We have determined that the most likely cause was a problem with one of the ten small divert, attitude control system motors on the interceptor. The THAAD interceptor uses four of the ten motors to control large horizontal movements, while the other six thrusters control attitude -- what is known as pitch, yaw and roll. The malfunctioning thruster was one of the six controlling the attitude of the kill vehicle.

Our review indicates that -- with the exception of the broken motor -- the interceptor was working properly and responding to all radar uplinks. It was maneuvering to the intercept point using either radar or seeker data, coming within 12 meters of the target. All other elements of the THAAD system performed as expected. So I am very encouraged that we have turned the corner on our past test experiences and are ready to start hitting the target. Hopefully, we will fly the THAAD interceptor again in a few weeks.

Now that we are beginning to see success on the test range, my focus is ensuring that we will be able to procure the quantities needed to counter the growing missile threat. Therefore, our systems must be affordable as well as effective.

I have already discussed what we are doing to make our systems affordable. One key way to ensure effectiveness is the ensure that our systems are "interoperable." Interoperability will drive us to develop and deploy a highly effective Family of Systems architecture designed to maximize the contributions of a mix of ground-, sea-, and air-based missile defenses. In so doing, we will deploy an architecture that allows us to defend critical assets efficiently by fielding and using missile defenses in an integrated manner.

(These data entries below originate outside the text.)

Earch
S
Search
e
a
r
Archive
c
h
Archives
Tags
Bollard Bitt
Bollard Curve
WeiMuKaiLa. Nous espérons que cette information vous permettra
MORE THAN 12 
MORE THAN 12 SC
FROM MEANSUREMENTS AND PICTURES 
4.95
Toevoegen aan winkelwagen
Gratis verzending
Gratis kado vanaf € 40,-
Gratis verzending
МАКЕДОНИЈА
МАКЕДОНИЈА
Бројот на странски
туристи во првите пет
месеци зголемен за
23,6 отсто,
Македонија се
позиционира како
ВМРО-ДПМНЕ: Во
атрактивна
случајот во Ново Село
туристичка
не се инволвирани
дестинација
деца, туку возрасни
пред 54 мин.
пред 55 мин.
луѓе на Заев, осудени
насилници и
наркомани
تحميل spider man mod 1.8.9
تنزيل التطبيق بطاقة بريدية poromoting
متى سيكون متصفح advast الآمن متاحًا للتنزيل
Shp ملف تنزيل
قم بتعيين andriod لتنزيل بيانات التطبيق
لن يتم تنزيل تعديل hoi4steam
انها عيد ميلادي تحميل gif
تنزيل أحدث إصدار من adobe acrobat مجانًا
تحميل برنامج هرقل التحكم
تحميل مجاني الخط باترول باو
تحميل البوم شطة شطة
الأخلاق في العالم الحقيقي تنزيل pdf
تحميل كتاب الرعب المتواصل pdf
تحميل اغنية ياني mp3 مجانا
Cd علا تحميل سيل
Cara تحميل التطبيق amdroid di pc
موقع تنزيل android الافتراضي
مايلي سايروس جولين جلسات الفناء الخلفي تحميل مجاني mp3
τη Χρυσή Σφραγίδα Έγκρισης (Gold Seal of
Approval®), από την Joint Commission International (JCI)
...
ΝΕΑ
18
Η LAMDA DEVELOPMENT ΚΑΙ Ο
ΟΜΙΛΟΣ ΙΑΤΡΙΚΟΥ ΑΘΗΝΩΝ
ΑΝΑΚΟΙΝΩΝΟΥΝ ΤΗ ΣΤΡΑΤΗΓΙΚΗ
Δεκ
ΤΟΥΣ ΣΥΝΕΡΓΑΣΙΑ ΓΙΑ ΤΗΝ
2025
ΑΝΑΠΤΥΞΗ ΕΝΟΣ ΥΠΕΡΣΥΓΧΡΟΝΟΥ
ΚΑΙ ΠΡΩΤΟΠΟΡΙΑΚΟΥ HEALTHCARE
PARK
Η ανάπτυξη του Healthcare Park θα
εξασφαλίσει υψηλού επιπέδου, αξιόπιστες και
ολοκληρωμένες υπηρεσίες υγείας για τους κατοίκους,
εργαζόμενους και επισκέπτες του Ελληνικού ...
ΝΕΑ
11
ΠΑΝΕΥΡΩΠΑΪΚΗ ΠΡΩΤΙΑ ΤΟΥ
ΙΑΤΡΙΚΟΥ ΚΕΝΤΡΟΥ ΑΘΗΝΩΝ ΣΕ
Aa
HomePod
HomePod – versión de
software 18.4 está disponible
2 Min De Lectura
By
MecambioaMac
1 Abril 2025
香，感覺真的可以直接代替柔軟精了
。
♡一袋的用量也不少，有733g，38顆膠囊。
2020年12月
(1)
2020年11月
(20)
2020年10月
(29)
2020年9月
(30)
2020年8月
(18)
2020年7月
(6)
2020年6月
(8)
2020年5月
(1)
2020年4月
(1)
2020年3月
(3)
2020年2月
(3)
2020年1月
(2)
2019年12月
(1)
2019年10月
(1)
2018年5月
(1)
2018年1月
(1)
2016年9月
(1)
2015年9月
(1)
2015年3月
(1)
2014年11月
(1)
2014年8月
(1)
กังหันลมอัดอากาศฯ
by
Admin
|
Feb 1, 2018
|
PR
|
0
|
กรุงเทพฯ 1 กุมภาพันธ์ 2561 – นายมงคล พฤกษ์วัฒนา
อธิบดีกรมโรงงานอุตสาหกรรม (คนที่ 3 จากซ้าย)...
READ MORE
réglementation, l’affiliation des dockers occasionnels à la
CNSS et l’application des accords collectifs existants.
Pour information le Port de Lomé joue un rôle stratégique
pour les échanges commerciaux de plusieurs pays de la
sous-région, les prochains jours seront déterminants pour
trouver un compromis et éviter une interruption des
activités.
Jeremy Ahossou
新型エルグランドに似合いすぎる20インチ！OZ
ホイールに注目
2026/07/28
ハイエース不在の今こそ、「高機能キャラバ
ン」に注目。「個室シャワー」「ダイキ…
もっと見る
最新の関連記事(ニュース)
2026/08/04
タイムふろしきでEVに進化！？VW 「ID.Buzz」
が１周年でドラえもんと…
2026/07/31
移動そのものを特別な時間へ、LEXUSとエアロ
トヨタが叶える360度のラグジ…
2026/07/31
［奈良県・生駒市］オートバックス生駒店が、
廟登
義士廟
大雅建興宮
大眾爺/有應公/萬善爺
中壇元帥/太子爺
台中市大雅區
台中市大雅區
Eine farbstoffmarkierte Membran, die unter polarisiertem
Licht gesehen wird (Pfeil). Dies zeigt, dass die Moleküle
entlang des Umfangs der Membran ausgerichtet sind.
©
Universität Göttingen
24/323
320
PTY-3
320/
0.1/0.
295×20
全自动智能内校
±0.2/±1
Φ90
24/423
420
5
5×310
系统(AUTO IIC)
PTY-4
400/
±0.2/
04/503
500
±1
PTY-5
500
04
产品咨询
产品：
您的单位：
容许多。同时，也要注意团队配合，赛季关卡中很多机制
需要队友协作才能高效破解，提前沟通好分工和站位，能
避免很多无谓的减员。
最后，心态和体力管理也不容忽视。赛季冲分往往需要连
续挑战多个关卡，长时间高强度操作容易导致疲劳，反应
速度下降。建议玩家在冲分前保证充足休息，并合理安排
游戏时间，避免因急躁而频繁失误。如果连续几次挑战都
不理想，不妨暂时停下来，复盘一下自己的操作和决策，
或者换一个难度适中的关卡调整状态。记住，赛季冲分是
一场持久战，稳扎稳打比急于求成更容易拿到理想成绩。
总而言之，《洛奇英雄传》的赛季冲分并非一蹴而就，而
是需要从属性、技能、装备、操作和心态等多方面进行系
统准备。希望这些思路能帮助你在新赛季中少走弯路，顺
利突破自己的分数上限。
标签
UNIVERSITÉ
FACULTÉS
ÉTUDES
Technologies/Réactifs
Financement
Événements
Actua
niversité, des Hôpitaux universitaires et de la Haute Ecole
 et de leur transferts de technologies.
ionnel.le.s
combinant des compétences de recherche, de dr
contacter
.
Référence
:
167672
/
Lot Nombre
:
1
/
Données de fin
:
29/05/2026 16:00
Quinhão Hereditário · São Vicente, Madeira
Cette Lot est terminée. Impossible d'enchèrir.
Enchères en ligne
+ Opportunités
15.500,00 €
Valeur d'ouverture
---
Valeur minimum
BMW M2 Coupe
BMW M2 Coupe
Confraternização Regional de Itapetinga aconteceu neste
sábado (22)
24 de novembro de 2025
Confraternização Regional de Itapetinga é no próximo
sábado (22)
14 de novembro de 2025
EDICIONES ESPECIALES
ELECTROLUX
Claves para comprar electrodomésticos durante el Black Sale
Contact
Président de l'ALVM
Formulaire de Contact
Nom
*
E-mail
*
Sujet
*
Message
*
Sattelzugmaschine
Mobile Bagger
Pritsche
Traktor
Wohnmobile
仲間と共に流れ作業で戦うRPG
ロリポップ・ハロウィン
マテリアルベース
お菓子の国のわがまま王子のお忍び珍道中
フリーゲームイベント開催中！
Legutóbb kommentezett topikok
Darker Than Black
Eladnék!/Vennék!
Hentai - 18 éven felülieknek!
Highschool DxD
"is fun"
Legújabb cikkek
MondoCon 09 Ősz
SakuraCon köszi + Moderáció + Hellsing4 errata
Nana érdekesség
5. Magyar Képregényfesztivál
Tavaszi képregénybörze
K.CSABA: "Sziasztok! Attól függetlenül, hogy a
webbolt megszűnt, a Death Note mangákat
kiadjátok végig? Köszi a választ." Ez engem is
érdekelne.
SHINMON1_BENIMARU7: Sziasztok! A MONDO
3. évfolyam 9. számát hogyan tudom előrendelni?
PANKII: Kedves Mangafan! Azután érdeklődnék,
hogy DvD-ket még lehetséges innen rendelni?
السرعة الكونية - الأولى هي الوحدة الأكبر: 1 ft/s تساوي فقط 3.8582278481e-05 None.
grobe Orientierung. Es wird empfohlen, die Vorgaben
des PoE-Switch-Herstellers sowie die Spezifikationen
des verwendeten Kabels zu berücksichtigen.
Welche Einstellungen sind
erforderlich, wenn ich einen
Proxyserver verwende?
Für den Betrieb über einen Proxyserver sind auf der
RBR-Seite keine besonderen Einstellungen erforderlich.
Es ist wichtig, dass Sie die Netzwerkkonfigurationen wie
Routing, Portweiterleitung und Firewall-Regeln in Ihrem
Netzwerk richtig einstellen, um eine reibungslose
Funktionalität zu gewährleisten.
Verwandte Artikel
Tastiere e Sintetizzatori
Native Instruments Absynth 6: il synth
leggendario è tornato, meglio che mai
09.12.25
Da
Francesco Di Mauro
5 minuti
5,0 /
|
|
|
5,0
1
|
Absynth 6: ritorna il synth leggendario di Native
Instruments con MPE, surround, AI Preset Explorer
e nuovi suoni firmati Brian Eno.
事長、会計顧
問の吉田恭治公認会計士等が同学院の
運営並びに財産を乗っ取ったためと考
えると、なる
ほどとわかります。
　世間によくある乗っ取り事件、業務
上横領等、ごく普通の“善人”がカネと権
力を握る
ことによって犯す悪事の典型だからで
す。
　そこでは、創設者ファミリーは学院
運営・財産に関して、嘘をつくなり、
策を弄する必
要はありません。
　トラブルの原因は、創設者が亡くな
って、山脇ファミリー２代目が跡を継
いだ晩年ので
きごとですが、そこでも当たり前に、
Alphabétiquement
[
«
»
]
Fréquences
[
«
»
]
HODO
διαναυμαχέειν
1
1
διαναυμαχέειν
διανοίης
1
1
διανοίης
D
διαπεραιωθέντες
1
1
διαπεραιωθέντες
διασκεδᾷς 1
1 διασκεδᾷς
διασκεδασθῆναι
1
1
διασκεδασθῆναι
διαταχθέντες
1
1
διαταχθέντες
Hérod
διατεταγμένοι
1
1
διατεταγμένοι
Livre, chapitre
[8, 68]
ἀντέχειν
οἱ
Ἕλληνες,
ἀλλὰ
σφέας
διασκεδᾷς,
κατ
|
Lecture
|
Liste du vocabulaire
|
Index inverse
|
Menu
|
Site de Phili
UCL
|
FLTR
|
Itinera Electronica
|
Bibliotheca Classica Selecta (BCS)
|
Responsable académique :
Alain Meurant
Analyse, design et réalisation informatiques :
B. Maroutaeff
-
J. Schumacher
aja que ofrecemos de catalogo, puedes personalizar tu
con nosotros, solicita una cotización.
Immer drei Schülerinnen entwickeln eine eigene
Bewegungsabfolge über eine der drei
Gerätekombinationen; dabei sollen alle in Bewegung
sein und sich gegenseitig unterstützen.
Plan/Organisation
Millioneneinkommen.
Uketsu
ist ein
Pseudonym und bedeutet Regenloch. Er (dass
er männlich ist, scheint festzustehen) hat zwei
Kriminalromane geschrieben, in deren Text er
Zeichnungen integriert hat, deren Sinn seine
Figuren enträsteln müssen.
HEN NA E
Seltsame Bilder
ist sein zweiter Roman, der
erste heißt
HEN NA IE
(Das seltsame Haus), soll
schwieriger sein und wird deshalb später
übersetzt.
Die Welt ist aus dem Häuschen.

This is a key point, since repeated studies and architecture analyses point to the overwhelming conclusion that a multi-tier, multi-platform architecture is required to address the full range of theater-class missile threats. Unlike other defense mission areas, we are developing and working to field several Major Defense Acquisition Programs or MDAPs at the same time because there is no comprehensive, effective missile defense in the field today. We are striving to deliver for the warfighter and the nation a capability that can adequately protect our interests overseas and defend our homeland.

Let me close by giving you a perspective from the "warfighter" that is driving our strong push to address both costs and interoperability.

Last fall, one of our warfighting CINCs – General John Tillelli – told Secretary Cohen that he needs missile defense systems as soon as possible to counter the roughly 600 North Korean theater ballistic missiles facing him today. All he has is the improved Patriot missile defense system. While it is better than the system we used in the Gulf War, we can and will field a better system -- indeed the Family of Systems -- in the next few years. The Family of Systems architecture will provide our warfighters a highly effective defense against the increasingly sophisticated missile threat.

Our bottom line must always be to procure more inventory and defensive protection for the warfighter within the budget allocated. Ensuring our systems are affordable and interoperable will help us do just that.

Mr. Chairman, that concludes my statement. I look forward to addressing your questions.